▸ DOCUMENT SECTION:
Adding a Primitive

This guide explains how to implement a new primitive. It will primarily focus on how to do this. See the internals vignette for more information on how primitives work.

In general, there are two main reasons to add a new primitive:

The operation is not expressible using existing primitives.
The operation (or, for example, its derivative) would benefit from a dedicated implementation.

In order to be able to add a new primitive, it needs to be expressible in the {stablehlo} package. There are various scenarios:

The operation is expressible in the StableHLO language and:
1. All required operations are already implemented in the {stablehlo} R package.
  
  $\rightarrow$ This is the simplest case and the one we assume in this guide.
2. One or more required operations are not already implemented in the {stablehlo} R package.

▸ SOURCE RECORDS:
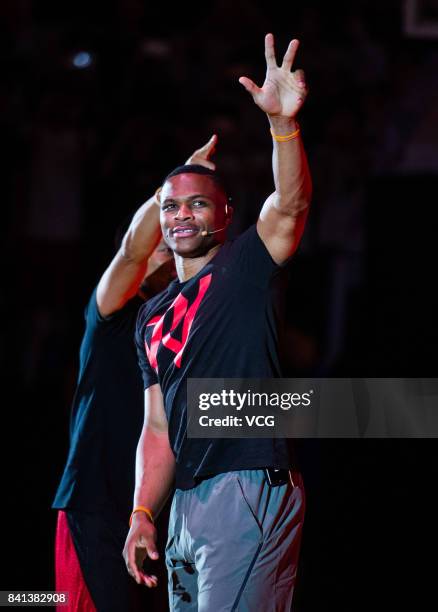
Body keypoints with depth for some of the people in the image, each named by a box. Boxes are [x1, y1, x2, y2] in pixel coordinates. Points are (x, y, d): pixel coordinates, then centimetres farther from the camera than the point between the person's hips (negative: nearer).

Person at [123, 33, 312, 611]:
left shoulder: (247, 267, 1)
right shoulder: (153, 316, 20)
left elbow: (291, 204, -19)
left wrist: (283, 122, -34)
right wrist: (143, 514, 10)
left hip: (251, 492, -8)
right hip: (186, 506, 8)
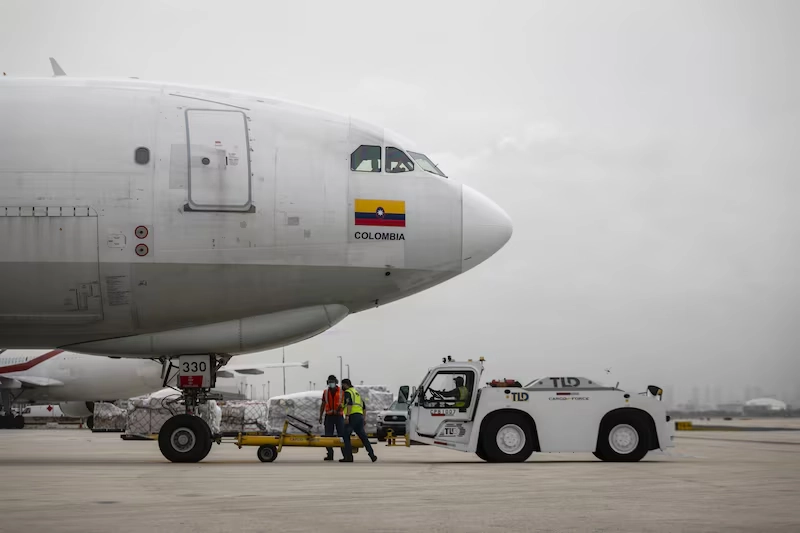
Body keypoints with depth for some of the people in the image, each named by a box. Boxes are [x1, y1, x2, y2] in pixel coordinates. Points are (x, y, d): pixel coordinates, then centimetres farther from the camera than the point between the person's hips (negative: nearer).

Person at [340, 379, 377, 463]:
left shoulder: (348, 392, 1)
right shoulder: (356, 392, 28)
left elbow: (349, 404, -17)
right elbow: (364, 407, 28)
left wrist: (347, 416, -23)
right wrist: (363, 419, 27)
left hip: (352, 416, -8)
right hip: (360, 416, 8)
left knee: (346, 436, -2)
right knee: (363, 437, 9)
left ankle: (348, 457, -8)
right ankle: (372, 455, 4)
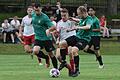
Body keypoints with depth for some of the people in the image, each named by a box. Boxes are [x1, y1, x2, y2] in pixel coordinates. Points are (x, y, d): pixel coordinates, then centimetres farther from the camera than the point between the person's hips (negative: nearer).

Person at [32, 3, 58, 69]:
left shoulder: (44, 17, -18)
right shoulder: (33, 15, 0)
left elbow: (54, 27, -23)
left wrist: (48, 30, -43)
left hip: (46, 38, -4)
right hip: (38, 38, 4)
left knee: (50, 54, 3)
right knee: (35, 51, -21)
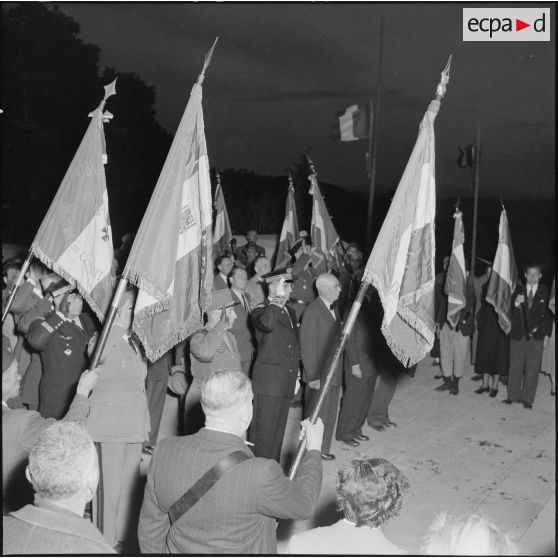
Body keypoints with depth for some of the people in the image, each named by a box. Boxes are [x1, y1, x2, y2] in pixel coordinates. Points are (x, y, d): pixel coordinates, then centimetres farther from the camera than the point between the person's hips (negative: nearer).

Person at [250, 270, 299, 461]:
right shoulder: (261, 311, -10)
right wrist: (278, 298, -27)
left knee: (278, 431, 15)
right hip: (268, 382, -8)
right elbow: (267, 324, -36)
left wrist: (295, 375, 21)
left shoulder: (290, 312, 16)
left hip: (286, 383, 8)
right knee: (263, 431, -5)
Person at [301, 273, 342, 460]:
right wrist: (313, 377, -18)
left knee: (330, 415, 16)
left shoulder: (334, 309, 9)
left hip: (334, 373, 8)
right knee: (316, 415, 3)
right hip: (319, 376, -8)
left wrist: (339, 369, 12)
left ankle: (323, 449, 28)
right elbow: (307, 347, -18)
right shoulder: (312, 312, -18)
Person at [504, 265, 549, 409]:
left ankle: (527, 398, 9)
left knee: (533, 367, 1)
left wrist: (546, 334, -7)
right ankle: (513, 395, 16)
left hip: (536, 335, -1)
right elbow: (509, 310, 0)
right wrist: (515, 303, -22)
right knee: (515, 366, 5)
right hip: (518, 334, 1)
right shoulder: (518, 289, 6)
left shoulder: (545, 291, 5)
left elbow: (547, 312, 3)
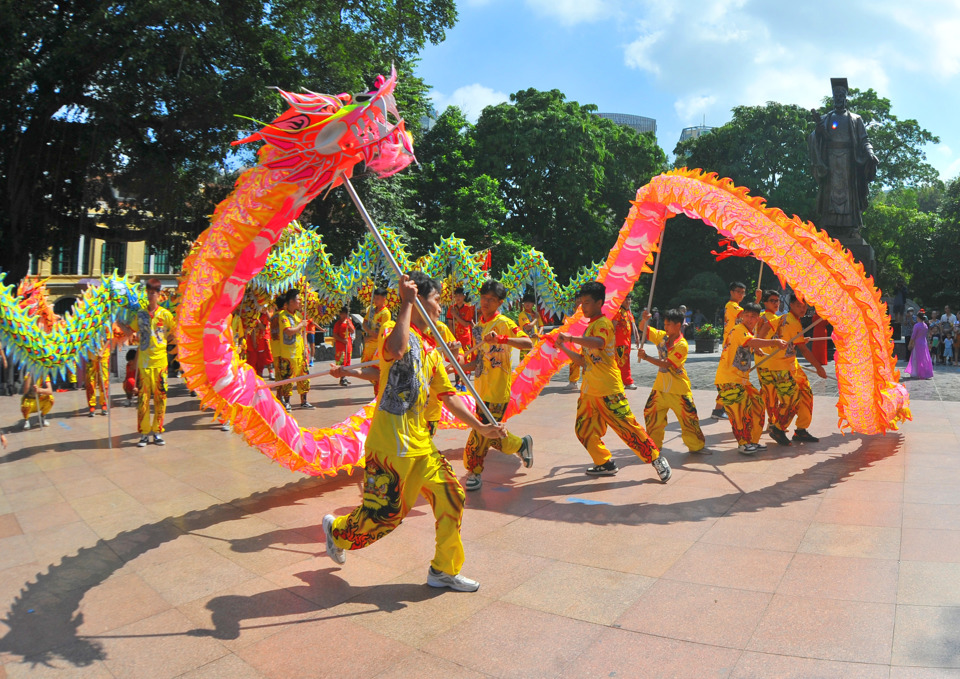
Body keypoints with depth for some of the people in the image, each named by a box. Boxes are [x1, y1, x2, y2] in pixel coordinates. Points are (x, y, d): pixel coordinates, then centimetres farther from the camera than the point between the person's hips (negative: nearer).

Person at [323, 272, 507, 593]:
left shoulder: (431, 350, 16)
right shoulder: (394, 328, -10)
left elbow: (448, 395, 17)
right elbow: (395, 350, -36)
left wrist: (480, 427, 11)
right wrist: (407, 302, -28)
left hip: (420, 443, 8)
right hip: (390, 444, -8)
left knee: (451, 498, 5)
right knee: (383, 514, 1)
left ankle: (444, 570, 21)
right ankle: (336, 530, 33)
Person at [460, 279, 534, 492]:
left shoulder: (504, 323, -10)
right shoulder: (478, 326, 14)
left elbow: (528, 343, -24)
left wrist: (501, 339, -36)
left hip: (498, 389, -8)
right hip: (482, 387, 8)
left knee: (484, 430, -6)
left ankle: (474, 473, 11)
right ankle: (521, 445, 34)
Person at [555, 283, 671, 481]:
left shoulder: (603, 323, -10)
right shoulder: (589, 327, 18)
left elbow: (598, 342, -34)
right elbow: (583, 361, 18)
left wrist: (571, 337, -32)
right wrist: (563, 347, 10)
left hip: (608, 391, -9)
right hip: (589, 390, 9)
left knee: (628, 427, -5)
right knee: (584, 430, 8)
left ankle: (657, 459, 10)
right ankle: (606, 464, 21)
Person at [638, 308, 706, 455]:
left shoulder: (682, 345, -17)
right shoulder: (662, 336, 2)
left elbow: (666, 364, -25)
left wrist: (646, 357, -34)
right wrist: (645, 319, -17)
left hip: (678, 389, -6)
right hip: (660, 387, 6)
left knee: (688, 416, -1)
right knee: (651, 413, 6)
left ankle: (696, 445, 15)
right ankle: (654, 444, 20)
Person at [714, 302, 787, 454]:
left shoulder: (749, 332, 17)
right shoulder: (739, 329, -15)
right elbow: (752, 342, -35)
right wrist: (775, 342, -41)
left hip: (741, 379, 10)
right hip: (728, 380, -10)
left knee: (757, 404, 9)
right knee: (742, 407, -14)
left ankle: (752, 440, 21)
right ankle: (743, 443, 1)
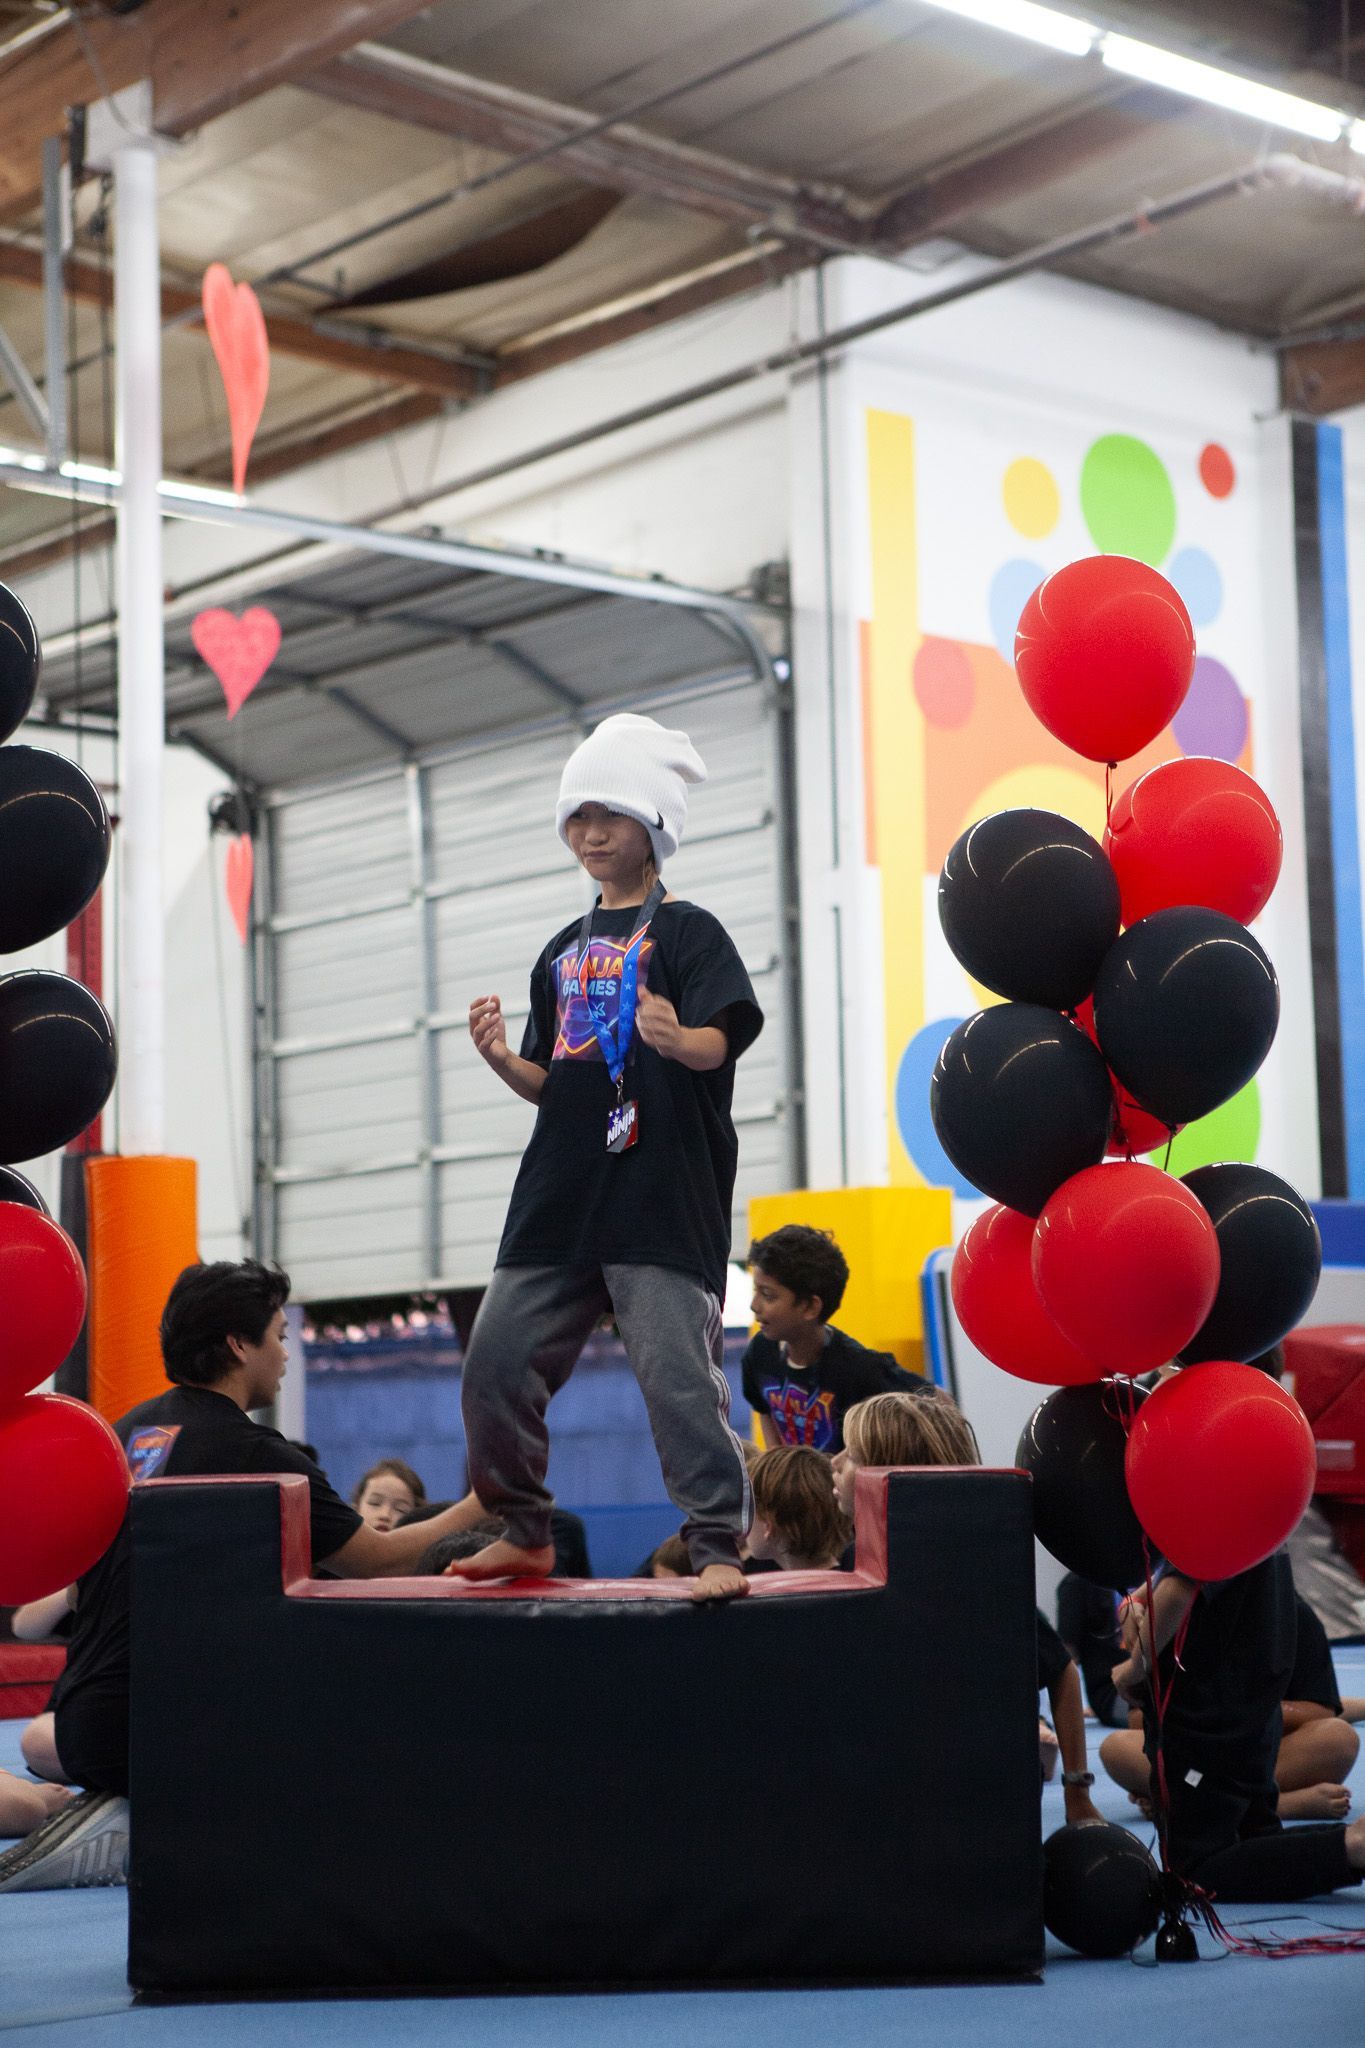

▸ TASKS TO PERFORM:
(1) Could you swap "elbow" for "forearm" in the rows and write out everything from the line with "right hip: (518, 334, 1)" down to the line with "right hip: (390, 444, -8)", changing nothing else and leaving the pictures out?
(2) Could you write the next part of the guide on adding a primitive, picking up after its last sentence?
The guide on adding a primitive and the rows are unrelated pieces of material.

▸ ANSWERS BY ITEM:
(1)
right hip: (518, 334, 1)
right shoulder: (518, 289, 6)
left shoulder: (545, 291, 5)
left forearm: (547, 312, 3)
Body keypoints with depth for some of the people in the image, each named by a box. Boxes are [x1, y1, x2, y2] in pixel coordinates. Points are (x, y, d): pixel coordinates, then centimetres farther from the camera than the point between the person's hips (negative: nearer).

Person at [323, 272, 507, 593]:
left shoulder: (431, 350, 16)
right shoulder: (394, 328, -10)
left forearm: (448, 395, 17)
right forearm: (395, 350, -36)
left wrist: (480, 427, 11)
right wrist: (407, 302, -28)
left hip: (420, 443, 8)
right hip: (390, 444, -8)

(2)
  $\rightarrow$ You first need to implement the missing operations in the {stablehlo} R package. See this issue for which operations are missing and the StableHLO specification for which are available.
The operation is not available/cannot be efficiently expressed in StableHLO, because:
1. It requires shape dynamism (output shape depends on data, such as using boolean values for subsetting):
  
  $\rightarrow$ This is currently not possible, but we hope we can add support for this in the future, e.g. via a second, dynamic Fortran backend.
2. It cannot be expressed or can only expressed inefficiently:
  
  $\rightarrow$ You can implement a stableHLO custom call, see the custom print operation in pjrt. The {pjrt} package has a dedicated “Adding Custom Calls” tutorial. This mechanism is used, for example, to implement some of the linear algebra primitives such as SVD: on CPU these call into LAPACK, and on GPU they use NVIDIA’s cuSOLVER library. In the future it will also be possible to call into user-provided custom CUDA kernels, but there is no infrastructure for this yet – currently we only call into predefined kernels shipped with the CUDA toolkit.

Adding a Primitive: Practical Example

Let’s add a new primitive step by step. We’ll implement prim_repeat_along – a primitive that repeats an array multiple times along a specified dimension.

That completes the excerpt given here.